__Exercise directions__:
In the following listing, find the lines containing "LENV" and report them.

__Material supplied__:
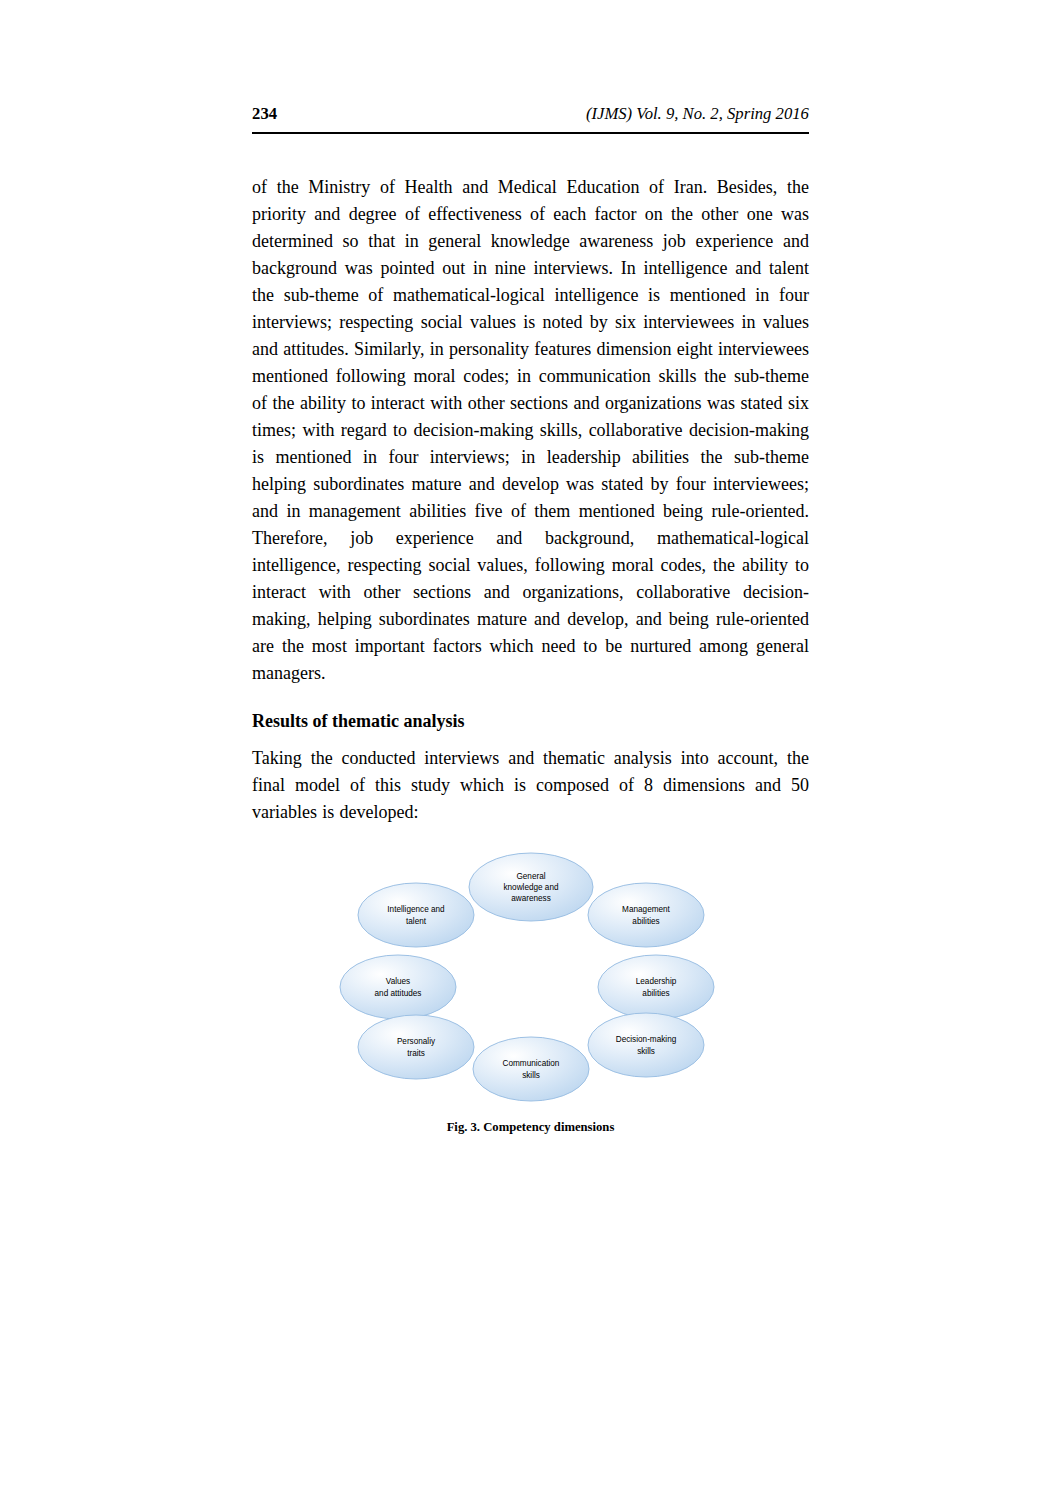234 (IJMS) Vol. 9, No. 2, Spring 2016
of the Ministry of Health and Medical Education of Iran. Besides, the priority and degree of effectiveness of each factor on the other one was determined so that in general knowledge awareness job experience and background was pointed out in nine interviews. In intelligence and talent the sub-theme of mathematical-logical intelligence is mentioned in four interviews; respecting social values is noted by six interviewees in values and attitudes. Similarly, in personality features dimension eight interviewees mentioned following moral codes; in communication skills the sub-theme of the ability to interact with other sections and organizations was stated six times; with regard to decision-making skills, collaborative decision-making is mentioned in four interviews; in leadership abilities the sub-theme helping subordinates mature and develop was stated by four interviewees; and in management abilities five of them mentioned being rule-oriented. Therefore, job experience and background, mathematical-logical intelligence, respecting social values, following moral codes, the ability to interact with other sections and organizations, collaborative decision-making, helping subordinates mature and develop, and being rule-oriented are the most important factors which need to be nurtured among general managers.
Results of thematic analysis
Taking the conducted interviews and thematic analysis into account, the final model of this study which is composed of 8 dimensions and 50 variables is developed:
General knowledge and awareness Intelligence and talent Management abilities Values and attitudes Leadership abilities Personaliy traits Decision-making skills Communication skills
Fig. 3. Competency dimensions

* * *

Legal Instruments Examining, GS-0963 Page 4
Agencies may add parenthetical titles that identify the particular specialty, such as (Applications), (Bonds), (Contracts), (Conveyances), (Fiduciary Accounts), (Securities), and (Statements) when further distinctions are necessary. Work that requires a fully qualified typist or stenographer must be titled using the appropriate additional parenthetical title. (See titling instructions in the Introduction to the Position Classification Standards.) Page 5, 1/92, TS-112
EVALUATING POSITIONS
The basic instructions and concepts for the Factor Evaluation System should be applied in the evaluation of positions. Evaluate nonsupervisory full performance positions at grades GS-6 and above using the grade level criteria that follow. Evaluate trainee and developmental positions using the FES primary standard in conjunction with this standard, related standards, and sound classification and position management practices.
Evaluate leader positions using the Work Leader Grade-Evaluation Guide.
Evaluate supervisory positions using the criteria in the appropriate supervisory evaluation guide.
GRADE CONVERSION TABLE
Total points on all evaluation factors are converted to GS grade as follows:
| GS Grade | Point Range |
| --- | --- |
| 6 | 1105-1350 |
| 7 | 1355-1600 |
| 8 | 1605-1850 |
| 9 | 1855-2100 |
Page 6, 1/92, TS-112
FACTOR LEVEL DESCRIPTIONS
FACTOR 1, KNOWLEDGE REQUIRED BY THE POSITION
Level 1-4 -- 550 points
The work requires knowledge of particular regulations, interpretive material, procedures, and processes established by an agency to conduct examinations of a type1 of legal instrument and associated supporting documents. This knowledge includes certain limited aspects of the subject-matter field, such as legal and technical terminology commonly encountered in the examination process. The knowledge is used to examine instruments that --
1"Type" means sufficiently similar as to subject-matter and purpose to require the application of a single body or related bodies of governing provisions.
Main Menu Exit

* * *

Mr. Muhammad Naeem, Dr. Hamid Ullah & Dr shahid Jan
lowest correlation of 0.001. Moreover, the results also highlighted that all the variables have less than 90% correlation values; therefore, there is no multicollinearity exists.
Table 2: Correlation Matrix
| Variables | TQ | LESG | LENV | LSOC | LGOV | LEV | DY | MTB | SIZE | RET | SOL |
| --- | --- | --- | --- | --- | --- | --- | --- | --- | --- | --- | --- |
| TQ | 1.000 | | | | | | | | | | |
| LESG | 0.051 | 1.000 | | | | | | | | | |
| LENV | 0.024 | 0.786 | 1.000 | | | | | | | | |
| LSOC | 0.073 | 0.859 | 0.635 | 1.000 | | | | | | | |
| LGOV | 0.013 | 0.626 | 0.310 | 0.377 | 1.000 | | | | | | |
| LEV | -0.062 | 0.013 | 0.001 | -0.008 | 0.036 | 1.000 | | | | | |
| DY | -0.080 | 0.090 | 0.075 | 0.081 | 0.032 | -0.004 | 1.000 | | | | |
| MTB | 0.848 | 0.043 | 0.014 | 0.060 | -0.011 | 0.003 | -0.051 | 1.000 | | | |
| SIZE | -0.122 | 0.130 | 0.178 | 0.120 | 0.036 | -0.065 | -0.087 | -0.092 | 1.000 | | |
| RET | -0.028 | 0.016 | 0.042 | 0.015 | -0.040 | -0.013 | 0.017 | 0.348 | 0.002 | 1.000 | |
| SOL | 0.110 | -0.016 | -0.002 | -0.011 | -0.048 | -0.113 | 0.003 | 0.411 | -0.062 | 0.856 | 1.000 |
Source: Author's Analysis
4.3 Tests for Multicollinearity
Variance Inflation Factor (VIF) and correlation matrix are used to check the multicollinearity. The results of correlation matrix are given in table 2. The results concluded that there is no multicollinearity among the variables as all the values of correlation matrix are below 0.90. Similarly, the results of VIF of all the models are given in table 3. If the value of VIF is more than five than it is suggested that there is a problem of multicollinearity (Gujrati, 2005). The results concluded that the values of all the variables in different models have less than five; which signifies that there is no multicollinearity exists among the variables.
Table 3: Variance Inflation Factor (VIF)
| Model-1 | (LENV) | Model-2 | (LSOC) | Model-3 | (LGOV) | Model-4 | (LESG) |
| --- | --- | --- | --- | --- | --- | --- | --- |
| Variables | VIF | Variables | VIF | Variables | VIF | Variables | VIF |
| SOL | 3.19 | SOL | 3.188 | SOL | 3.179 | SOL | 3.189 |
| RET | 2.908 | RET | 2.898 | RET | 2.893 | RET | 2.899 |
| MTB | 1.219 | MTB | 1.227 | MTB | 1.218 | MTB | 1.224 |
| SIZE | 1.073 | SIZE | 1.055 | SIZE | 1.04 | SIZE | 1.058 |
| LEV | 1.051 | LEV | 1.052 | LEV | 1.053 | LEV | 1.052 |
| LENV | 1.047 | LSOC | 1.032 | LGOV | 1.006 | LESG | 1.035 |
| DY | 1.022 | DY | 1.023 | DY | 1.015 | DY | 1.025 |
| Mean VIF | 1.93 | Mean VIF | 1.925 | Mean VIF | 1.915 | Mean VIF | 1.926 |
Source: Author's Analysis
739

__Task result__:
| Variables | TQ | LESG | LENV | LSOC | LGOV | LEV | DY | MTB | SIZE | RET | SOL |
| LENV | 0.024 | 0.786 | 1.000 | | | | | | | | |
| Model-1 | (LENV) | Model-2 | (LSOC) | Model-3 | (LGOV) | Model-4 | (LESG) |
| LENV | 1.047 | LSOC | 1.032 | LGOV | 1.006 | LESG | 1.035 |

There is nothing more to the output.